As of 2015, there were 40.77 mi of public roads in Kidder Township, of which 9.40 mi were maintained by the Pennsylvania Turnpike Commission (PTC), 26.18 mi were maintained by the Pennsylvania Department of Transportation (PennDOT) and 5.19 mi were maintained by the township.

Kidder Township is served by two Interstate highways. Interstate 476, the Pennsylvania Turnpike's Northeast Extension, passes north–south through the township while Interstate 80 passes east–west through the township. The two highways meet at the Pocono interchange. State highways serving Kidder Township include Pennsylvania Route 534, which passes east–west through the southern portion of the township, intersecting PA 903 in Albrightsville; Pennsylvania Route 903, which passes through the southeast corner of the township on its way between Jim Thorpe and Route 115 just beyond the Monroe County line; and Pennsylvania Route 940, which passes east–west through the northern portion of the township parallel to I-80 and connects to I-80 and I-476 at the Pocono interchange.

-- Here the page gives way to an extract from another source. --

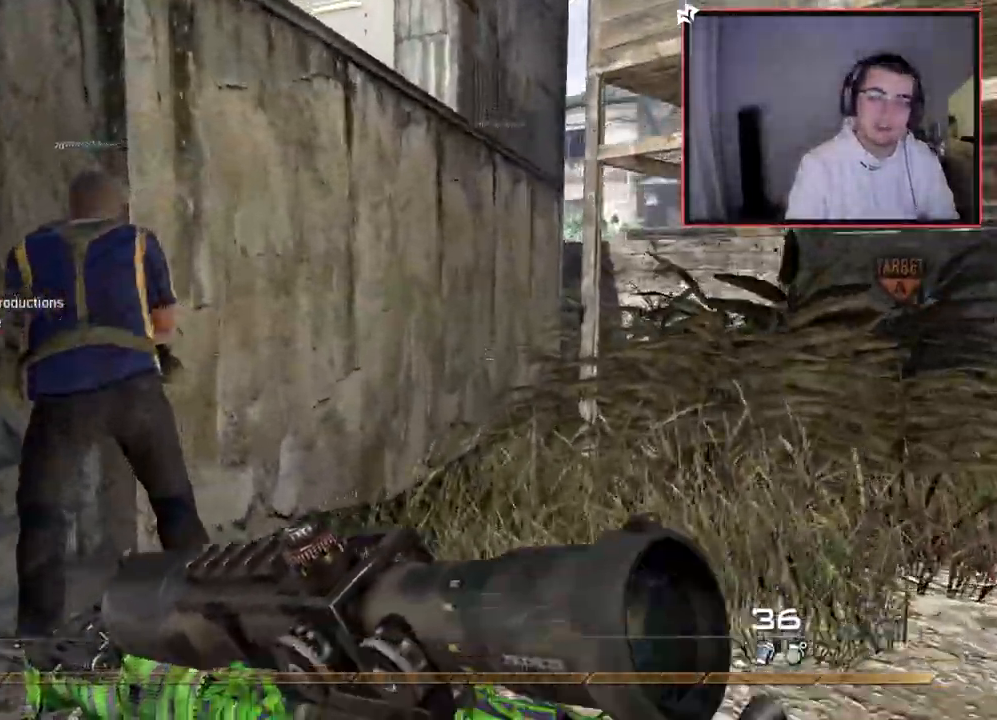
{"buttons": [], "left_stick": "up", "right_stick": "center", "events": [[100, "right_stick", "left"], [200, "right_stick", "center"]]}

Kidder has one more important road, which connects 903 and 940 via Lake Harmony and Split Rock. The portion between Split Rock and 940, Mosey Wood Road, is a private toll road operated by Vacation Charters Limited, and the portion south to 903 is Lake Drive.

Martz Trailways has a stop in Kidder Township near the Pocono interchange of Interstate 476 for service between Scranton, Wilkes-Barre, Allentown, Quakertown, and Philadelphia. This is an Amtrak Thruway route, connecting to Amtrak trains at 30th Street Station in Philadelphia. Martz also operates casino bus routes to Atlantic City from the stop.

The Reading, Blue Mountain and Northern Railroad's Lehigh Division line pass through the western portion of Kidder Township.